Reading text:
══════════════════════════════
The Curious Idea That Ancient People Weren't Dimwits
"I think about it when I dream - the biggest henge that I have ever seen."
Hello! This is Everything Is Amazing, a newsletter about curiosity, science, attention and wonder.
In a moment I will be speaking at you about empathy in history, using my bargain-basement Game of Thrones accent - but before that particular rusty sword descends, here are a few merciful distractions.
If you enjoyed this interview with the wildly curious Anna Brones from the first season of EiA, or this three-parter on stillness with the ridiculously accomplished Candace Rose Rardon, rejoice - they’re both writing new newsletters on Substack!
Anna’s brought over her long-running publication Creative Fuel…
…and Candace is nurturing her creative mojo after some major life changes in Dandelion Seeds:
It’s also the one-year anniversary of my biggest life-change as a writer - a Twitter thread that somehow blundered its way out of my usual circle of friends and raced off to bother around 10 million people, exploding the readership of this newsletter along the way:
(Mad, all of it. Took me weeks to learn how to put my phone down again.)
Anyway, to things!
══════════════════════════════
Information supplied:
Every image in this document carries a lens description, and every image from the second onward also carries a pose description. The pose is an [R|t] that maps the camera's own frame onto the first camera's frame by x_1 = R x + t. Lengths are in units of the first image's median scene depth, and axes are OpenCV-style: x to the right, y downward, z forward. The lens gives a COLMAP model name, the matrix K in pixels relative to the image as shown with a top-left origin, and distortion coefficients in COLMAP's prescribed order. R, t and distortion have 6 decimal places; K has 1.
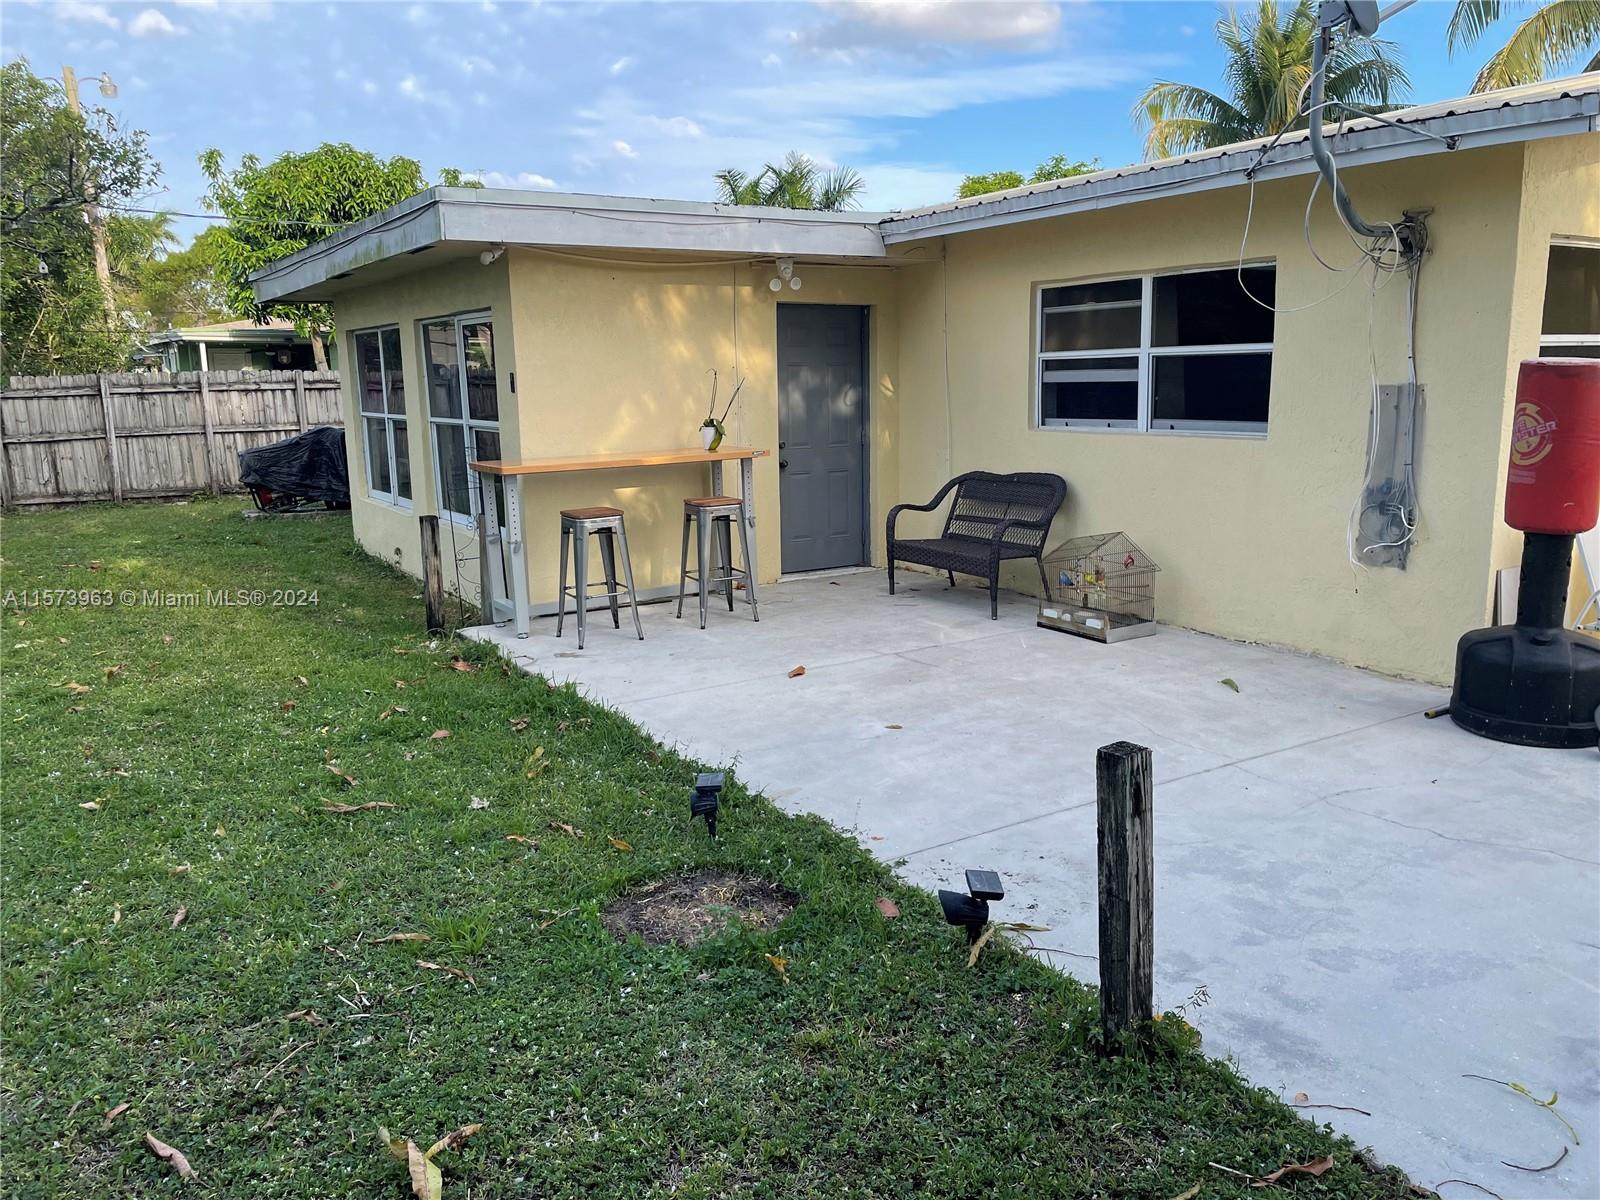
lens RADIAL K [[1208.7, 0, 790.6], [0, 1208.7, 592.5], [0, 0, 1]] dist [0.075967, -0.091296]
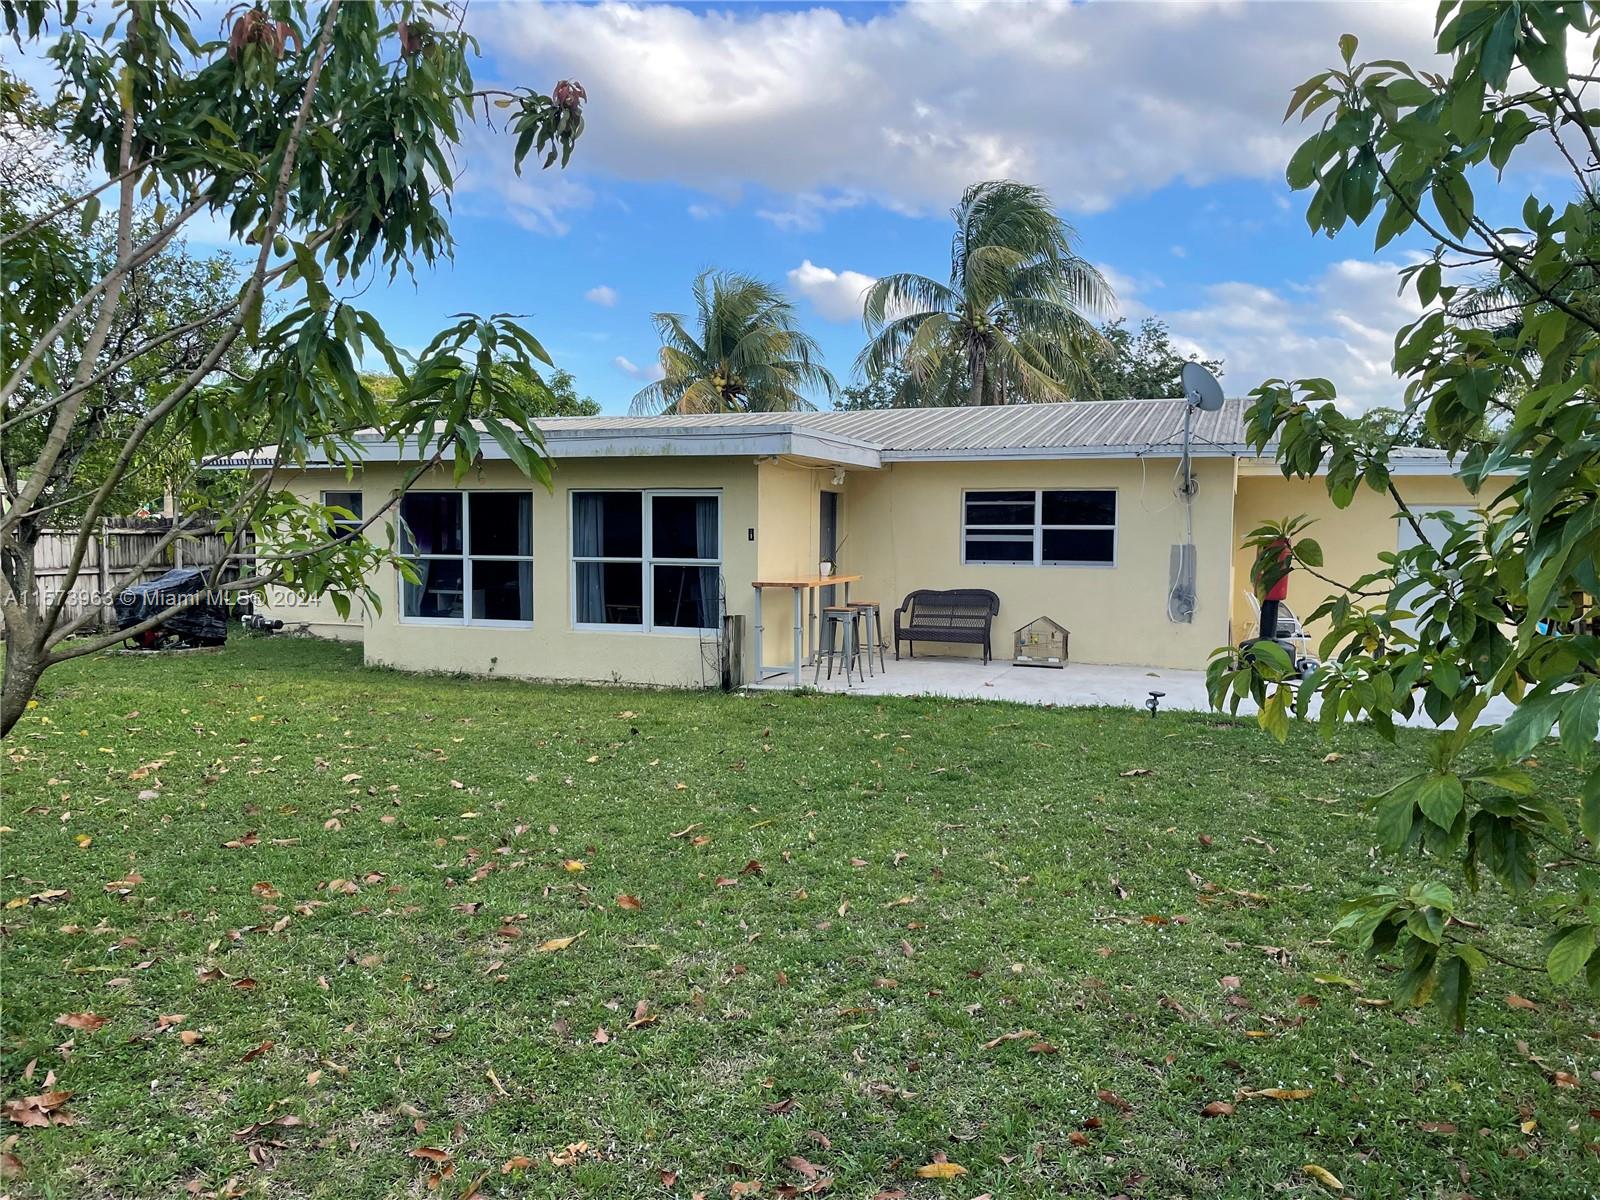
══════════════════════════════
Update the newsletter by giving everything from "In a moment" down to "few merciful distractions." again, with "rusty sword" swapped for "blunt sword".

In a moment I will be speaking at you about empathy in history, using my bargain-basement Game of Thrones accent - but before that particular blunt sword descends, here are a few merciful distractions.